Passing down the hallway through the ER, the visitor enters the rest of the hospital. More pneumatic doors allow a gurney or wheelchair to pass without delay. Down the hall to the right are the two Intensive Care Units. In the Neonatal ICU, the bright hospital lights give way to a more subdued atmosphere, dimmer, calmer. In the ECMO area, nurses, two at a time, all the time, hover over premature babies whose undeveloped lungs need the help of the Extracorporeal Membrane Oxygenation machines. The ECMO breathes for the baby until she can take in air on her own. Once distinguished by their immaculate white uniforms, distinctive starched caps, and sensible white shoes, modern nurses stand out with gaily patterned smocks and bright slacks or simple blue scrubs.

Almost as crowded with monitoring equipment, the Infant ICU makes a little more accommodation for parents with a sleeping chair so that the infant can enjoy the touch and soft words of Mom and Dad. For an infant, or any child, the trauma of hospital care can slow recovery and loving parents are included in the treatment plan. A simple rocking chair, worn from years of loving use, sits to the side.

In another room, A volunteer “Auntie” rocks a baby girl with more tubes in her tiny body than the sunrises since her birth. Human contact and soft words are as critical to her survival as the medicines. A hand-lettered card is taped to the crib and reads, “Amy, Trust in God.”

Up one flight of stairs is an area specially designed with sleeping rooms, showers, sitting areas, laundry facilities, telephones, and even Internet access. Exhausted parents with blue-and-white stick-on name tags wait and try to rest, and try to share with each other the progress of their little ones downstairs.

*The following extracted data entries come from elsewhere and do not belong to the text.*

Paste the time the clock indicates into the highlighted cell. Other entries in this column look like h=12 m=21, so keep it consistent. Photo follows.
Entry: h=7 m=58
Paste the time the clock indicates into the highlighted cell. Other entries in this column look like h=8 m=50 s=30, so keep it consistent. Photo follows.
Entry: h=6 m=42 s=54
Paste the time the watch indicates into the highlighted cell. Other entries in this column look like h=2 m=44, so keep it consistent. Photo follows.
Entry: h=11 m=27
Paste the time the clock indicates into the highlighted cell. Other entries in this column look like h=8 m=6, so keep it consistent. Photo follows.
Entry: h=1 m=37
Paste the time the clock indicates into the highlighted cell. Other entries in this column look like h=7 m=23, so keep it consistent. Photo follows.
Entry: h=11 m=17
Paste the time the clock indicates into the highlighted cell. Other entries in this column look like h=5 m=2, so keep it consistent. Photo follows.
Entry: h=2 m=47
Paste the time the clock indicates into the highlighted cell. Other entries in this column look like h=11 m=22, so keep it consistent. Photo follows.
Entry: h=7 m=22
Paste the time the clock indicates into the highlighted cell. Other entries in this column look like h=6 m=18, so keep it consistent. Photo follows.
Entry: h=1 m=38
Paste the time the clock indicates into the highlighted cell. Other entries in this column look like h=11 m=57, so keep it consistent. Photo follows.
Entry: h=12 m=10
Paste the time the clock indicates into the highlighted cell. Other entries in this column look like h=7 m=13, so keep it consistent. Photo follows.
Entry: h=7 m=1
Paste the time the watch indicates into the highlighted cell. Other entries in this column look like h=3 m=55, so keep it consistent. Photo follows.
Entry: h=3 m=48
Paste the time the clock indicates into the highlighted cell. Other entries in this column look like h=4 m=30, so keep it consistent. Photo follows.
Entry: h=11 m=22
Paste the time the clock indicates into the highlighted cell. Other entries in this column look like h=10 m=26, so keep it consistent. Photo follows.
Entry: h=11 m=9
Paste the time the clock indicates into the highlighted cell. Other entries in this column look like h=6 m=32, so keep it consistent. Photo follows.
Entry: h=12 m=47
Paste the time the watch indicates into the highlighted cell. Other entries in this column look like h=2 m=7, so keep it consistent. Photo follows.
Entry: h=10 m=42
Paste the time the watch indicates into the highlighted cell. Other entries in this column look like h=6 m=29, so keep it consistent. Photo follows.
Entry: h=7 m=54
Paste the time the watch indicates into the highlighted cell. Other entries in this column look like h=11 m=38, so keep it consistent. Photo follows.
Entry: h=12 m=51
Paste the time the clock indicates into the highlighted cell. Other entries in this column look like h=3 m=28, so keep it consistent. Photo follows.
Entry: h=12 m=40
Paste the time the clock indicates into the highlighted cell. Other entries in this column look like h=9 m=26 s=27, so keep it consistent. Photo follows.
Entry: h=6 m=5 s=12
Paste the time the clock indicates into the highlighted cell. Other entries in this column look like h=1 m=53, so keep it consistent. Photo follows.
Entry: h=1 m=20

Out through the big swinging doors into the public areas, elaborate murals and oversize plastic figures greet patients and visitors. Small children look up amazed at the images and some are hoisted on shoulders so that they can touch the animals and faces which smile from brightly colored locomotives and rocket ships. Great blue and green fish tanks catch little eyes and fascinate growing brains. The vast and confusing hospital is designated not with impersonally lettered wings, but into sectors marked by whales, giraffes, airplanes, rockets, and trains. Parents push hairless children in wheelchairs and teenagers pull intravenous stands that dangle life-giving solutions, but everywhere the visitor sees life and color and caring. Only so much assurance can be offered to a haggard family awaiting the results of a risky surgery or to a child facing months and years of painful rehabilitation, but the happy murals and bright figures help. Two clowns in white makeup, one with a guitar slung across his back, make their way into another unit to tell a joke, sing a song, and bring some cheer.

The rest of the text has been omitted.